The current delivery does not support the following cases:

  • The credential provider is in English only. Other languages will be supported later.

  • Microsoft accounts are not supported. In case of a Microsoft account, inWebo MFA is not applied. The behavior is the following: the user enters the Windows password and then the session opens.

  • Only for local Windows accounts → the following security policy settings (Windows10) are not supported:

  • Password management:

    • Expired password: The change of password at log in or by “Ctrl Alt Supp” shortcut is not supported when the Windows Credential Provider is not active. Therefore the user cannot modify an expired password, the administrator has to reset it.

    • When creating a user, the option “User must change password at next logon” is not supported.

    • How to modify or reset a password?

      • For local accounts, the user can change its password via Parameters, Accounts, Sign-in options, Password - modify

      • For domain account, the user cannot modify its password

      • The administrator can reset the user password, without selecting “User must change password at next logon”.

  • In offline or ‘forgot my phone’ case, the scratch code will open the session only once. Later on the user will be able to define a temporary PIN

  • Offline mode parameters such as the number of scratch codes, their validity and renew frequency are not yet customizable by the administrators

Known issues

These identified known issues will be fixed and will be removed from this list as soon as they are fixed.

  • Minor cosmetic issues in the credential administration

  • Deleting a connector does not automatically delete the included workstations. A fix for this behavior will be available soon.

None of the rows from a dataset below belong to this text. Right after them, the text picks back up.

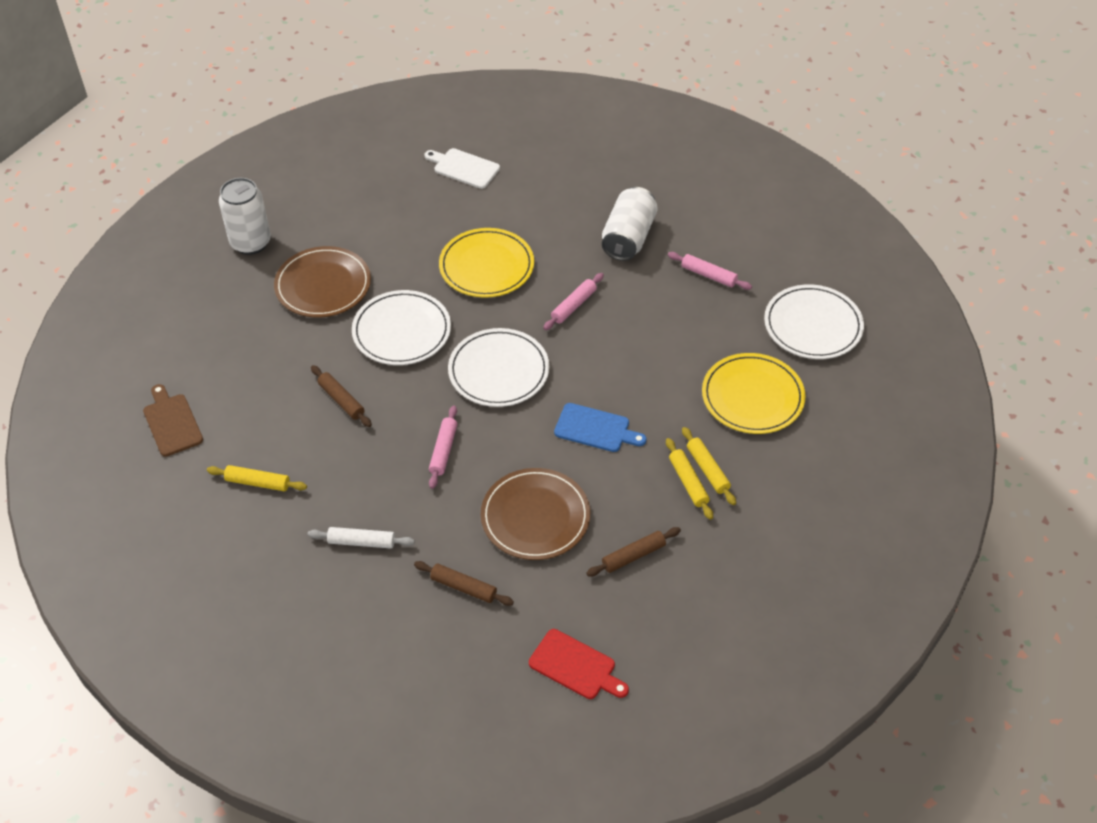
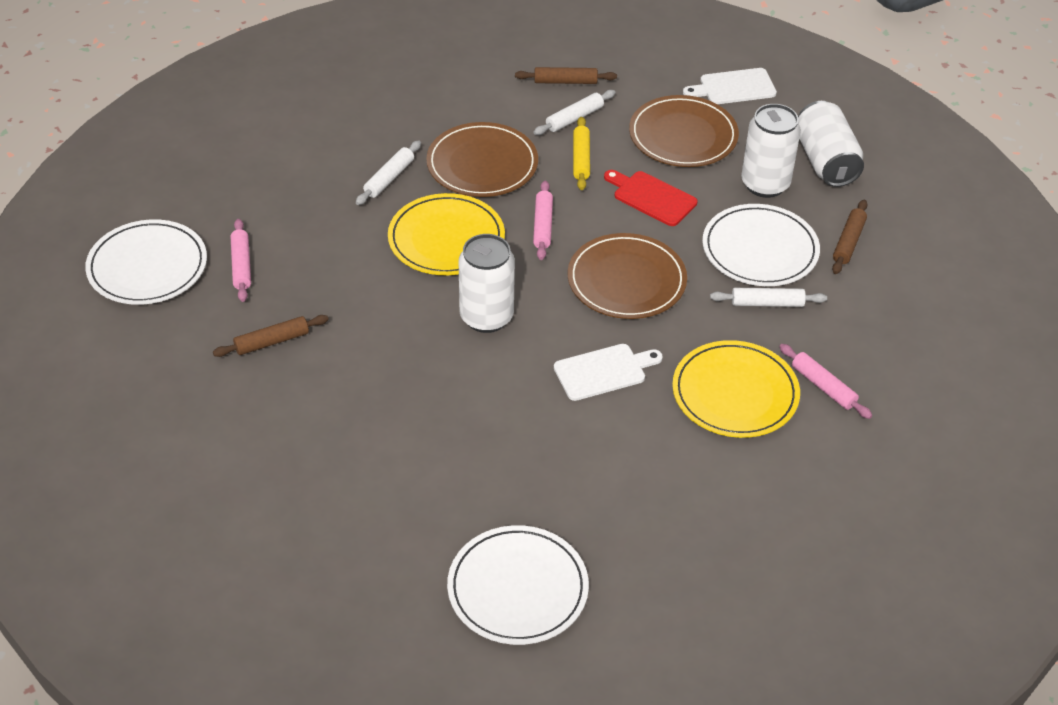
blue cutting board: 1 -> 0
brown cutting board: 1 -> 0
brown plate: 2 -> 3
white can: 2 -> 3
white cutting board: 1 -> 2
white rolling pin: 1 -> 3
yellow rolling pin: 3 -> 1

  • Installation on Windows10 21H1 requires the installation of Microsoft Visual Studio C++ redistributable

Troubleshooting

On the workstation

  • How to see the version number of the inWebo credential provider? Windows, Settings, Apps, click on “inWebo Windows Logon” and you can see the version

  • Make sure the local service is started: start Services, see inWeboWindowsLogonAuthenticator in the list, you can see its status and you can start it or stop it manually.

  • Local logs: go to the event viewer, applications. You will see the logs associated with the inWebo service.

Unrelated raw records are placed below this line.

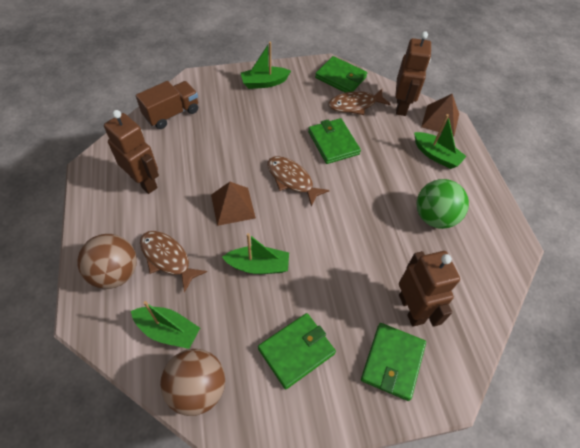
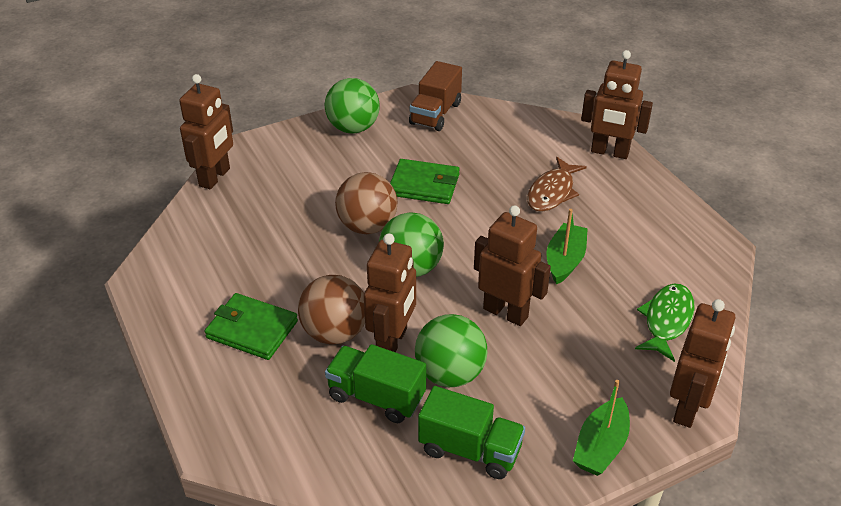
brown fish: 3 -> 1
brown pyramid: 2 -> 0
brown robot: 3 -> 5
green ball: 1 -> 3
green boat: 4 -> 2
green fish: 0 -> 1
green truck: 0 -> 2
green wallet: 4 -> 2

  • If the installation seems to be fine, but the credential provider is not visible, please check the Windows version. If the version is Windows10 21H1, please be aware that this specific Windows version does not include by default the Microsoft Visual Studio C++ redistributable component. This component is required (See Prerequisites).

Audit

  • The logs about connector management are visible in the inWebo audit, service management section.

  • The logs about workstation management are visible in the inWebo audit, section Workstation management.

  • The user authentications are visible just as normal authentications.